La leishmaniose cutanée est une affection peu grave chez l’immunocompétent mais il existe des formes évolutives à ne pas méconnaître : évolution vers la leishmaniose muqueuse (L.braziliensis, L. panamensis 1 à 3%, L. aethiopica, plus rarement L. donovani, L. infantum, L. guyanensis (chez l’immunodéprimé) avec des métastases muqueuses de la sphère ORL, et une évolution mutilante à type de perforation nasale, destruction du massif centro-facial (espundia). Elle est toujours précédée d’une forme cutanée pure, non ou insuffisamment traitée (délai moyen 6 à 30 ans) ; la coexistence avec une forme cutanée est observée dans 15% des cas (leishmaniose cutanéo-muqueuse).

Chez les patients infectés par le VIH/SIDA, on peut observer des lésions cutanées profuses et polymorphes, et une évolution plus fréquente vers la forme muqueuse, y compris pour L. guyanensis.

Le diagnostic différentiel se pose avec de nombreuses affections : impétigo, ecthyma, tréponématoses, mycobactéries, noma, charbon (formes nodulaires, ulcéro-croûteuses), sarcoïdose, lupus discoïde ou tuberculeux, lèpre, tuberculose cutanée (formes érythémato-sqameuses), sporotrichose, mycobactéries atypiques, nocardiose, tularémie (lymphangites nodulaires), pian, chromoblastomycose, carcinome spinocellulaire, tuberculose (formes végétantes).
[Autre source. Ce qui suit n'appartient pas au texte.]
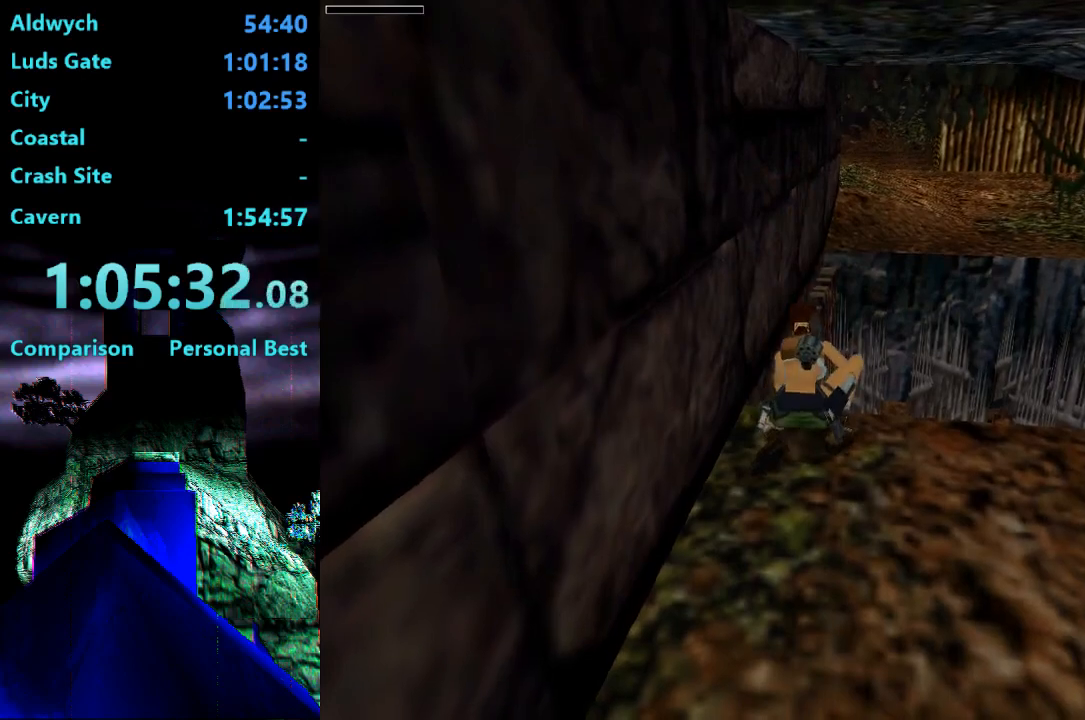
{"buttons": ["R1"], "right_stick": "center", "events": [[17, "R1", "down"]]}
En présence d’une leishmaniose cutanée avec lymphangite inflammatoire et fébrile, il faut toujours rechercher une surinfection bactérienne et discuter un traitement antibiotique.

Conclusion : La leishmaniose cutanée est une pathologie en recrudescence, à connaître et à évoquer devant des lésions cutanées d’évolution subaiguë, non améliorées par les antibiotiques, au retour d’une zone d’endémie. Bénigne chez l’immunocompétent, elle occasionne des formes diffuses chez l’immunodéprimé. Son traitement est complexe, avec de nombreux effets secondaires et nécessite une surveillance rapprochée. La prévention repose sur la lutte anti-vectorielle : répulsifs, vêtements longs et couvrants.